Once the file is in place, click the 'verify' button and keep the file in place. Don't delete it.

Common reasons for this not working:

  • The FTP or file upload/transfer system puts the HTML file somewhere other than the root directory of the site.
  • It has been resaved as another file format, such as a .txt file, instead of a .html file.
  • It has been renamed and doesn't match the file the profile verification is looking for.
  • It gets deleted on the website. Often, businesses have workflows where site developments are tested on a staging environment, which then overwrites the live site if it passes review. If the verification file isn't present on the staging environment, it can rewrite a 'blank state' in some cases, wiping the verification from the live site. If your verification stops working after a development sprint, it's likely that you need to get a copy of the file on the staging site, too.

Method 2: HTML meta tag added to the site homepage

Another quick and easy method, which involves copying the code tag Google gives you and pasting it into the <head> section of the site's homepage.

Meta tag verification method

Important to remember:

  • Again, this won't have any performance impact on your website.
  • It needs to go in the code of the homepage - the same page you stipulated in your Search Console profile in step 2
  • It needs be in the right place in the page code. It goes in the <head> section, before the first <body> tag on the homepage.
  • You only need this on the homepage. It doesn't need to be featured on any other pages on your website.

Once the tag is there, click 'verify' and keep the tag in place.

Common reasons for this not working:

  • The homepage URL is different from the URL used in the Search Console profile. 
  • The tag isn't in the <head> section of the page code.
  • The text in the tag has changed. If pasting in the code, use a text editor like Notepad to copy and paste the snippet. Pasting from word processor programmes can sometimes add in 'junk' code.
  • The tag has been deleted. Check that staging sites updates include the tag on any development push, so you don't have to keep re-adding it to the live site.

Method 3: Using an existing Google Analytics account

If you already have Google Analytics set up for your website and you are using the same Google profile account for Search Console, you can use one to verify the other.

Google Analytics verification method

Important to remember:

  • You obviously need to have Google Analytics set up and authorised before you can use this method.
  • This needs to be using the global site tag (gtag.js) used by the lastest version of Google Analytics.
  • You must have the correct user privileges for the Analytics account on your Google profile. You must be able to edit the Analytics account; 'view only' access is not eligible to verify the Search Console profile.

--- ACTIONS TO TAKE ---
• a. Answer these three questions from the guide on site verification:
(i) Which file format does the guide say an HTML verification file is sometimes wrongly resaved as?
(ii) In which section of the homepage code does the meta tag go?
(iii) Which level of Analytics access is not eligible to verify the Search Console profile?
• b. Pick up the guide on site verification from its last sentence and continue it in the same style.

--- DATA ROWS ---
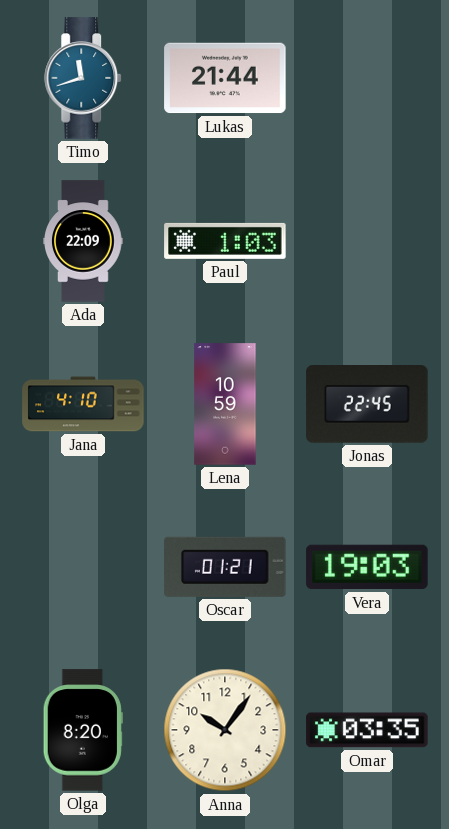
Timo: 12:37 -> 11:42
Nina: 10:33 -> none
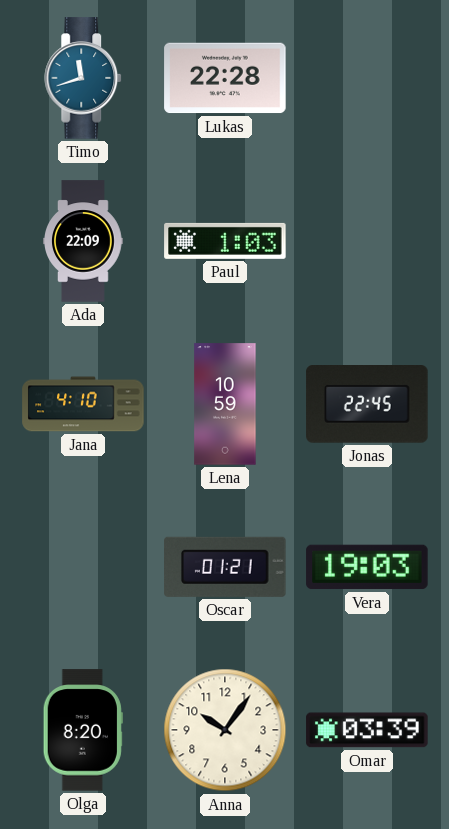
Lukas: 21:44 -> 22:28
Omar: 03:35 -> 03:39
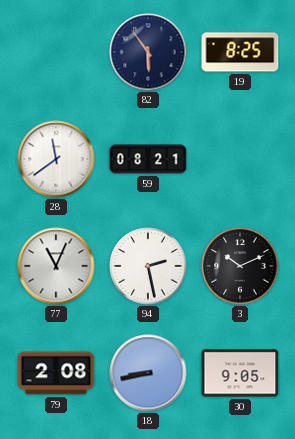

* * *

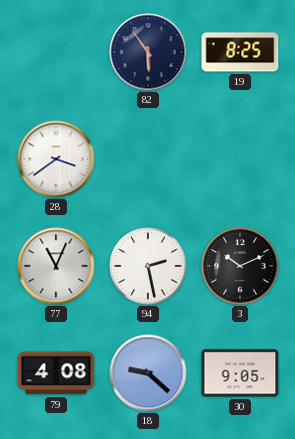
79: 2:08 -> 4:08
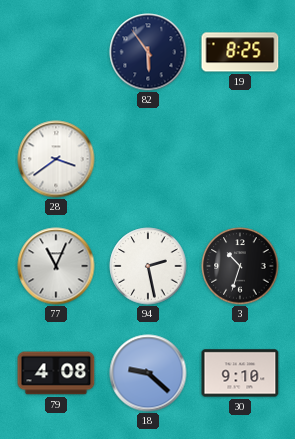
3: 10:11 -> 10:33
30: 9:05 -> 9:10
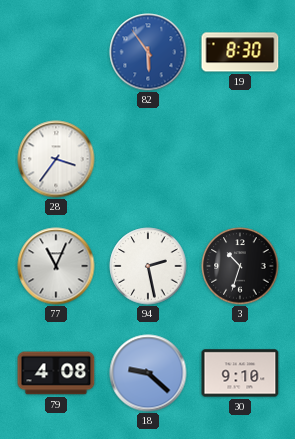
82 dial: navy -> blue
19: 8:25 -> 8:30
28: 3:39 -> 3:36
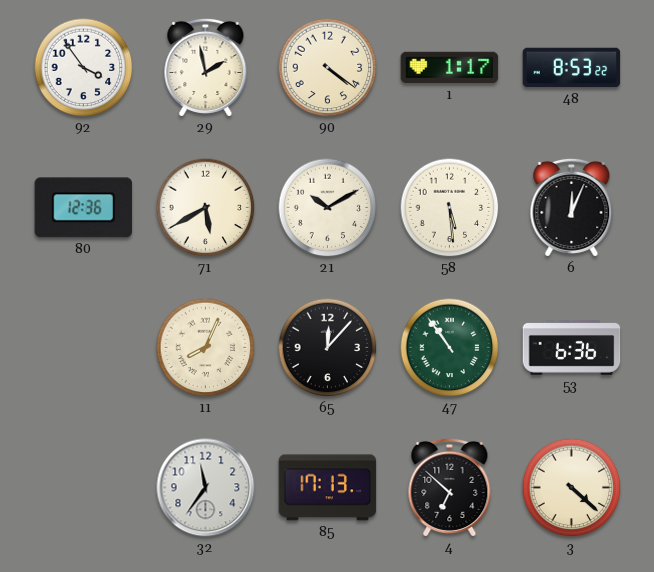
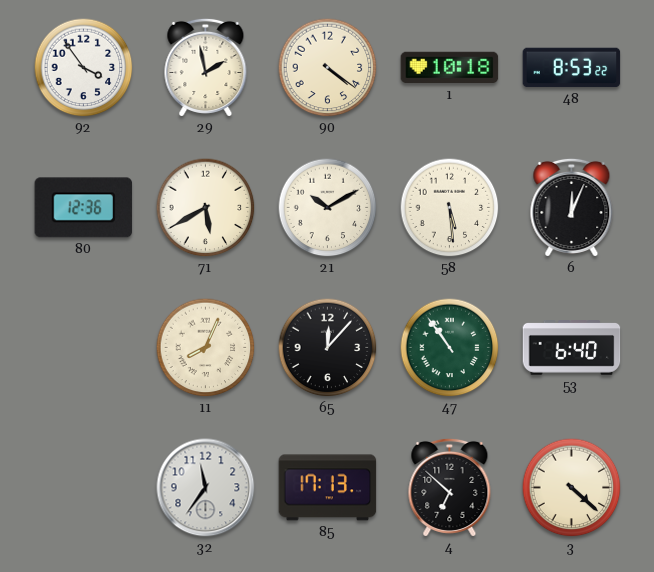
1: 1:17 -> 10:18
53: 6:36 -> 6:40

--- PER-TASK OUTPUTS ---
• a.
(i) A .txt file.
(ii) The <head> section, before the first <body> tag.
(iii) 'View only' access.

• b.
If you are happy you meet the criteria, click the 'verify' button.

Common reasons for this not working:

  • Search Console and Google Analytics are on different Google account profiles. This is one of the reasons it's a smart idea to set them both up using the same profile. You can't use this method if you have different log in details for Google Analytics and Search Console.
  • Your Google Analytics account doesn't use the global site tag. There have been different versions of Google Anlaytics over the years, and most legacy versions should have automatically transferred to the newer Universal Analytics tracking script, which isn't the same tag as the global site version.
    The gtag.js is often used for sending data to Adwords, so if your site doesn't have this feature activated, you may be using the Universal tag instead. Some businesses use Google Tag Manager to handle Google Display and Adwords data. If so, there's a dedicated method for this (see below).
  • A legacy tracking code. You can check this if the tracking code fires at the bottom of the page, not the top (google-analytics.com/ga.js).
  • You don't have the right access permissions in Google Analytics (user view as opposed to editor access).
  • Google changes something. Verification using this method sometimes drops out (the last instance of this happening coincided with the upgrade to Universal Analytics). It's possible that further updates to Analytics or Search Console may have knock-on impacts for linked accounts.

Method 4: Using Google Tag Manager

If you have Google Tag Manager set up for your site, and you are using the same Google profile account for Tag Manager and Search Console, you can use one to verify the other.

Google Tag Manager verification method

Important to remember:

  • You need to have Google Tag Manager set up and authorised on the same Google profile. Like Analytics verification, this relies on you having the same profile for both products; it won't work if you use different log in details for Tag Manager and Search Console.
  • If your site uses Tag Manager to handle data for search and display adverts (many do, as it offers a bit more flexibility than Global Site Tag tracking), this is probably the best option for you.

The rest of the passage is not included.